We have a loaded a collection of documents about restaurants in New York City into a MongoDB cluster. First you will import the necessary modules, PyMongo and Pandas. Next you establish a connection to the cluster (either Morgan's or Dr. Rigas') using a connection string. Lastly you specify the database and collection within the cluster that we want to work with.

In [None]:
from PyMongo import MongoClient
import pandas as pd
client = MongoClient('mongodb+srv://MongoMarc:jyxkah-moqzAd-myqvi0@marc1-k2auc.mongodb.net/test?retryWrites=true')  #Dr.Rigas connection string
db = client.test
restaurants = db.restaurants

## Let's Query!

Querying is basically the same as you would in your command prompt. The only difference is that PyMongo doesn't support .pretty(). For a simple example: to find one of the Bronx restaurants run the cell below and see the output.

In [None]:
print(restaurants.find_one({"borough":"Bronx"}))

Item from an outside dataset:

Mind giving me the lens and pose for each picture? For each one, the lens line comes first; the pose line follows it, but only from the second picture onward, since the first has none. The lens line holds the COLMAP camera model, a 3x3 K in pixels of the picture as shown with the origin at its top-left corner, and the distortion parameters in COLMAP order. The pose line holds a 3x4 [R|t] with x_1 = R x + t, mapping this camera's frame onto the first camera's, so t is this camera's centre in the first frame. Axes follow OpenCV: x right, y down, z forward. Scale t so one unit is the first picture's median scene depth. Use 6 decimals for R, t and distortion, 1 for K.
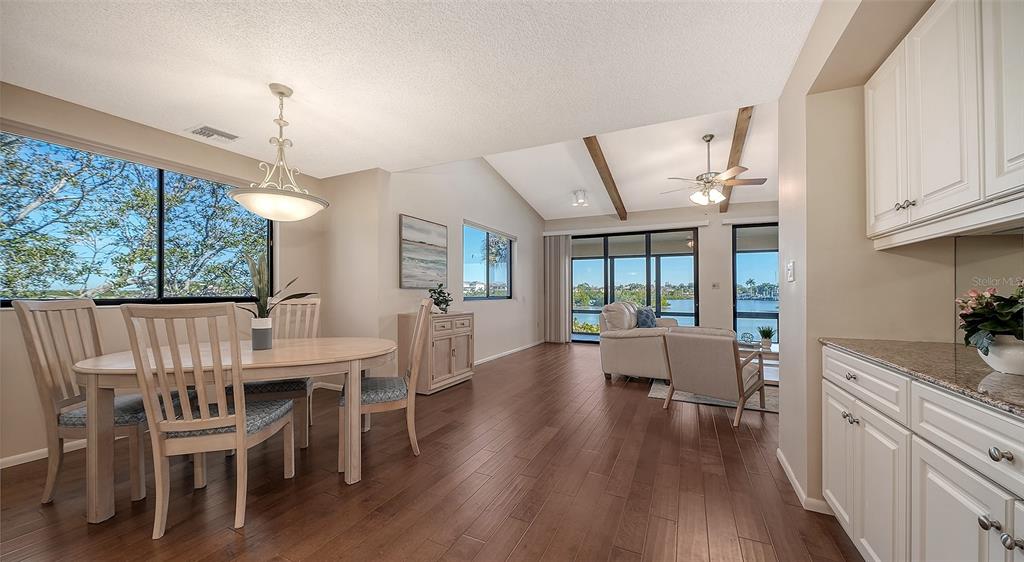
lens RADIAL K [[356.9, 0, 516.6], [0, 356.9, 293.4], [0, 0, 1]] dist [0.000683, -0.000186]
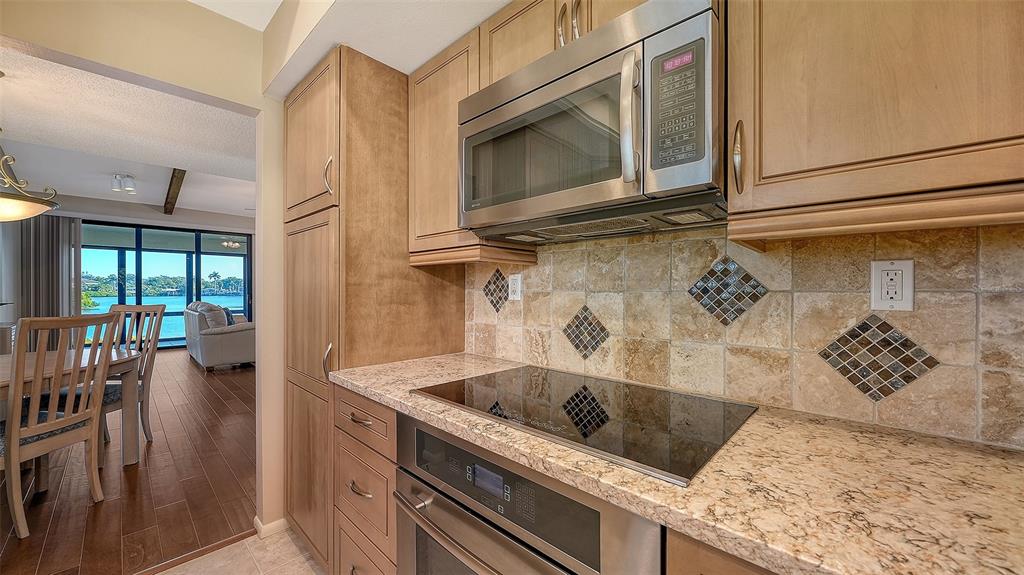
lens RADIAL K [[382.6, 0, 516.9], [0, 382.6, 292.4], [0, 0, 1]] dist [-0.006128, -0.000461]
pose [[0.297919, -0.012478, 0.954510, -0.444264], [0.000435, 0.999916, 0.012936, -0.014580], [-0.954591, -0.003438, 0.297899, -0.195663]]
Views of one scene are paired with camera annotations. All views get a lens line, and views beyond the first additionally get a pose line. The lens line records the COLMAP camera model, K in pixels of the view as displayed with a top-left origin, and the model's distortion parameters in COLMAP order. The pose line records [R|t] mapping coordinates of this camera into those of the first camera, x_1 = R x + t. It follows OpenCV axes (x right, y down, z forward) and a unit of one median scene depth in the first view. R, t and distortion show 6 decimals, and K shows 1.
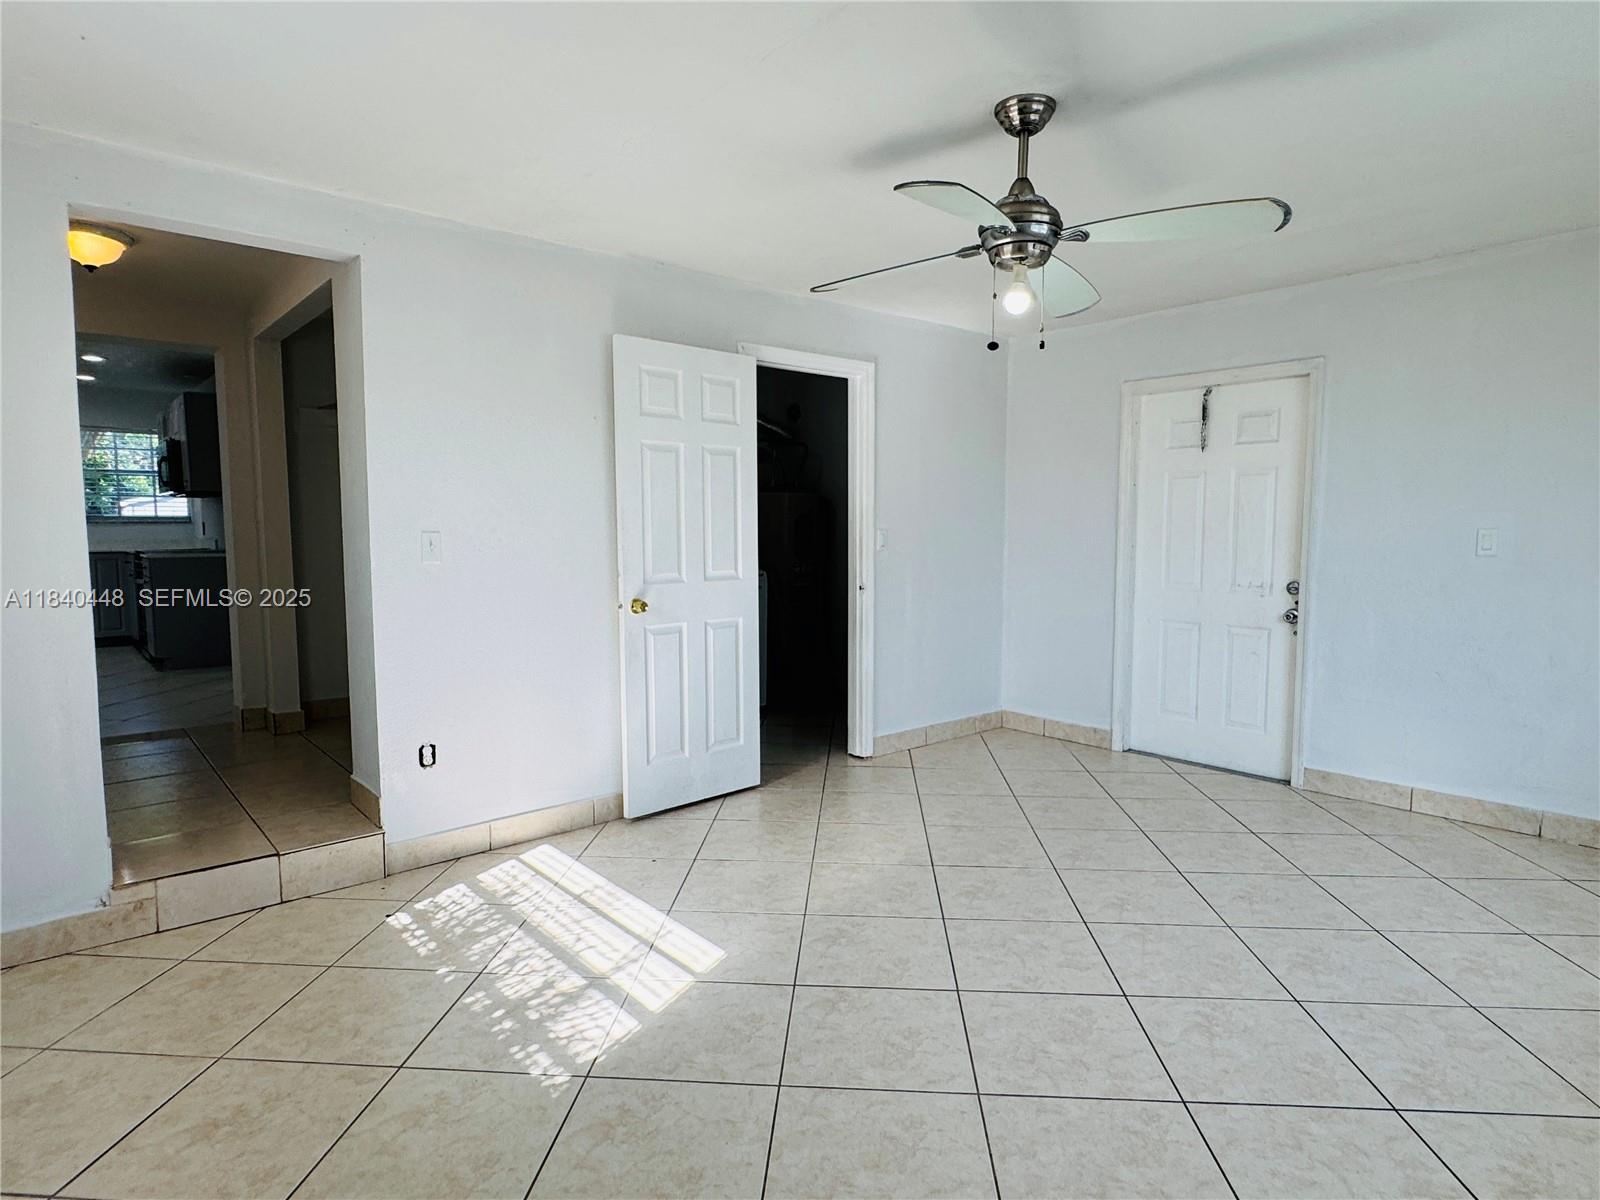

Now if we wanted to find ALL of the Bronx restaurants, we simply cannot print the query. It will create a cursor object. To see all of the query results, we need to use a for loop. See below. This example is limited to output the first 5 documents to save space, but if you wanted to see all of the restaurants, just remove the .limit(5).

In [None]:
for restaurant in restaurants.find({"borough":"Bronx"}).limit(5):
    print(restaurant)

This is not the prettiest to look at. So, we can make use of pandas dataframes! First we establish an empty list. We loop through the restaurants in the query and append them to the list. Finally, we make a dataframe out of the list of json objects and display our result. Run the cell below to see a dataframe of 15 of the Indian cuisine restaurants in Brooklyn in our database.

In [None]:
brooklynIndian = []
for rest in restaurants.find({"$and": [{"cuisine":"Indian"}, {"borough": "Brooklyn"}]}).limit(15):
    brooklynIndian.append(rest)
testDF = pd.DataFrame(brooklynIndian)
testDF

## Your turn! 

Use the example above to complete the following exercises. For documentation on Mongo querying visit https://docs.mongodb.com/manual/tutorial/query-documents/ and https://docs.mongodb.com/manual/tutorial/query-embedded-documents/

#1. In the cell below, fill in the missing details to display the fields restaurant_id, name, borough and cuisine, but exclude the ID field for the first 10 documents in the database.

In [None]:
for rest in restaurants.find({},{"restaurant_id" : 1,"name":1,"...,"_id":0}).limit(...):
print(rest)

#2. Find the first 10 restaurants who have received a _score less than_ 50.

In [None]:

print(rest)

#3. Return _only_ the name, cuisine, and borough for 20 documents that are _NOT IN_ the Bronx, Queens, or Staten Island (Hint: There is a Mongo method called $nin for "not in".)

In [None]:

print(rest)

#4. Due to a recent inventory mishap, a client needs the names and addresses for the Mexican restaurants north of the Central Park Zoo (longitude: 40.7678). Do not return the id. This client already visited the first 45, so skip those and sort the next 20 restaurants in ascending order by name. __Hint__: will need to make use of pymongo.ASCENDING. You can also use a a property of the address atribute, address.coord

In [None]:
print(rest)

#5. Did you know that MongoDB also supports regular expressions? We have a client that can't remember the name of a restaurant they rated. All this client knows is that it was an American cuisine restaurant in Manhattan whose name started with "Mad". We have a few of these in our database. We will create a dataframe of these restaurants to send to our client. Fill in the missing detail below to run this and print the result. 

In [None]:
mysteryRestaurant = []
for rest in restaurants.find({"name": {"$regex" : "^Mad"}, "cuisine": "American", "borough": "Manhattan"}):
    mysteryRestaurant.append(rest)
result = pd.dataframe(...)
result

Keep in mind: The flexibility of Mongo's schema can cause these dataframes to get very messy. Data cleaning will be a crucial step before analysis when using Python on top of MongoDB!